Historic Scotland

Opening times

1 July to 31 October:
Saturday and Sunday, 1pm to 5pm

1 November to 30 June:
Closed

Check here for unexpected closures
 

History

For more than 130 years, from 1839 to 1973, Biggar Gasworks made coal gas for the town and surrounding district. It was one of the first small-town gasworks to open in Scotland, and among the last to close.

The gasworks passed into state care soon after its doors shut, to be preserved as a lasting reminder of an industry that benefited all of Scotland’s citizens.

Another Scottish first

In the 1780s, Archibald Cochrane came across coal gas while heating coal to obtain tar, for use in preserving ships’ timbers. He was able to use this ‘waste product’ to light some rooms in his home at Culross, Fife.

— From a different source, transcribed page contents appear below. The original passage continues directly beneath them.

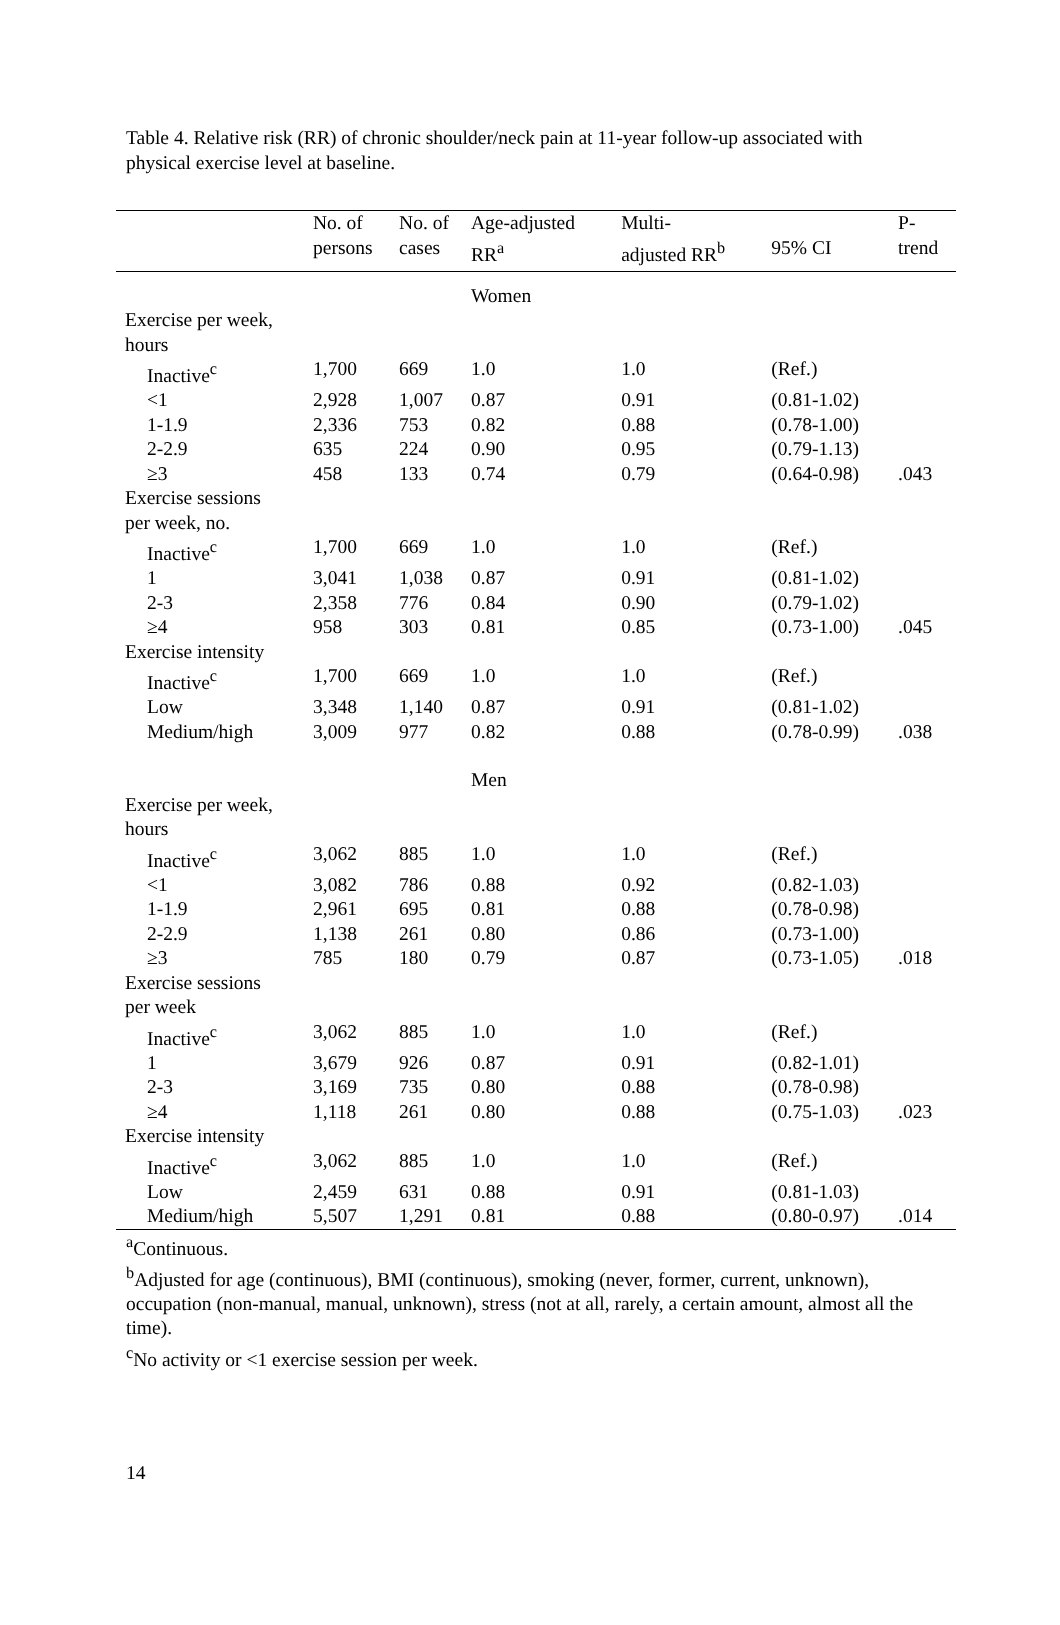Table 4. Relative risk (RR) of chronic shoulder/neck pain at 11-year follow-up associated with physical exercise level at baseline.
| | No. of persons | No. of cases | Age-adjusted RR<sup>a</sup> | Multi- adjusted RR<sup>b</sup> | 95% CI | P- trend |
| --- | --- | --- | --- | --- | --- | --- |
| | | | Women | | | |
| Exercise per week, hours | | | | | | |
| Inactive<sup>c</sup> | 1,700 | 669 | 1.0 | 1.0 | (Ref.) | |
| <1 | 2,928 | 1,007 | 0.87 | 0.91 | (0.81-1.02) | |
| 1-1.9 | 2,336 | 753 | 0.82 | 0.88 | (0.78-1.00) | |
| 2-2.9 | 635 | 224 | 0.90 | 0.95 | (0.79-1.13) | |
| ≥3 | 458 | 133 | 0.74 | 0.79 | (0.64-0.98) | .043 |
| Exercise sessions per week, no. | | | | | | |
| Inactive<sup>c</sup> | 1,700 | 669 | 1.0 | 1.0 | (Ref.) | |
| 1 | 3,041 | 1,038 | 0.87 | 0.91 | (0.81-1.02) | |
| 2-3 | 2,358 | 776 | 0.84 | 0.90 | (0.79-1.02) | |
| ≥4 | 958 | 303 | 0.81 | 0.85 | (0.73-1.00) | .045 |
| Exercise intensity | | | | | | |
| Inactive<sup>c</sup> | 1,700 | 669 | 1.0 | 1.0 | (Ref.) | |
| Low | 3,348 | 1,140 | 0.87 | 0.91 | (0.81-1.02) | |
| Medium/high | 3,009 | 977 | 0.82 | 0.88 | (0.78-0.99) | .038 |
| | | | Men | | | |
| Exercise per week, hours | | | | | | |
| Inactive<sup>c</sup> | 3,062 | 885 | 1.0 | 1.0 | (Ref.) | |
| <1 | 3,082 | 786 | 0.88 | 0.92 | (0.82-1.03) | |
| 1-1.9 | 2,961 | 695 | 0.81 | 0.88 | (0.78-0.98) | |
| 2-2.9 | 1,138 | 261 | 0.80 | 0.86 | (0.73-1.00) | |
| ≥3 | 785 | 180 | 0.79 | 0.87 | (0.73-1.05) | .018 |
| Exercise sessions per week | | | | | | |
| Inactive<sup>c</sup> | 3,062 | 885 | 1.0 | 1.0 | (Ref.) | |
| 1 | 3,679 | 926 | 0.87 | 0.91 | (0.82-1.01) | |
| 2-3 | 3,169 | 735 | 0.80 | 0.88 | (0.78-0.98) | |
| ≥4 | 1,118 | 261 | 0.80 | 0.88 | (0.75-1.03) | .023 |
| Exercise intensity | | | | | | |
| Inactive<sup>c</sup> | 3,062 | 885 | 1.0 | 1.0 | (Ref.) | |
| Low | 2,459 | 631 | 0.88 | 0.91 | (0.81-1.03) | |
| Medium/high | 5,507 | 1,291 | 0.81 | 0.88 | (0.80-0.97) | .014 |
<sup>a</sup> Continuous.
<sup>b</sup> Adjusted for age (continuous), BMI (continuous), smoking (never, former, current, unknown), occupation (non-manual, manual, unknown), stress (not at all, rarely, a certain amount, almost all the time).
<sup>c</sup> No activity or <1 exercise session per week.
14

Experimenting with coal gas was one thing. Solving the technical and commercial problems of creating a large-scale industry was an entirely different matter. Step forward another Scot, William Murdoch, from Ayrshire. In 1806, while working for the Boulton & Watt Company, he designed the first large-scale installation, at a Manchester cotton mill.

In 1812, Friedrich Winzer, a German, established the world’s first public gas undertaking, in London. By 1815, the Chartered Gas Light & Coke Company had laid 26 miles of gas pipe. Glasgow got its first supply in 1817, Edinburgh in 1818. Biggar was among the first small towns to convert to gas, in 1839, the year Murdoch died.

Industrial time capsule

Biggar Gasworks is remarkably complete – even the coal barrows and shovels remain. Buildings and equipment have been renewed and replaced over the years, but almost everything is in place.

You will find:

  • coal sheds
  • gas retorts
  • condenser
  • exhauster
  • purifiers
  • gas meter
  • holders
  • office and showroom

The gasworks opened in 1839 and evolved over its 130-year life to meet demand and to keep pace with technological innovations.

The retort house built in 1839 is the oldest building on site. It was stripped of its coal-fired retorts in 1914 and ended up as the coal store. (At that time, the gasman was using 400 tons of coal per year to serve 320 consumers and power more than 100 street lights.) A new retort house, complete with purifying equipment, replaced the old one.

The building that now contains the visitor centre and display was put up in 1858 to house the gasman and his family. John Ramsay, from Carluke, was the first tenant.

The two gas holders originally installed in 1858 and 1879 were rebuilt in 1918 and 1939 respectively.

It is the only preserved gasworks left in Scotland.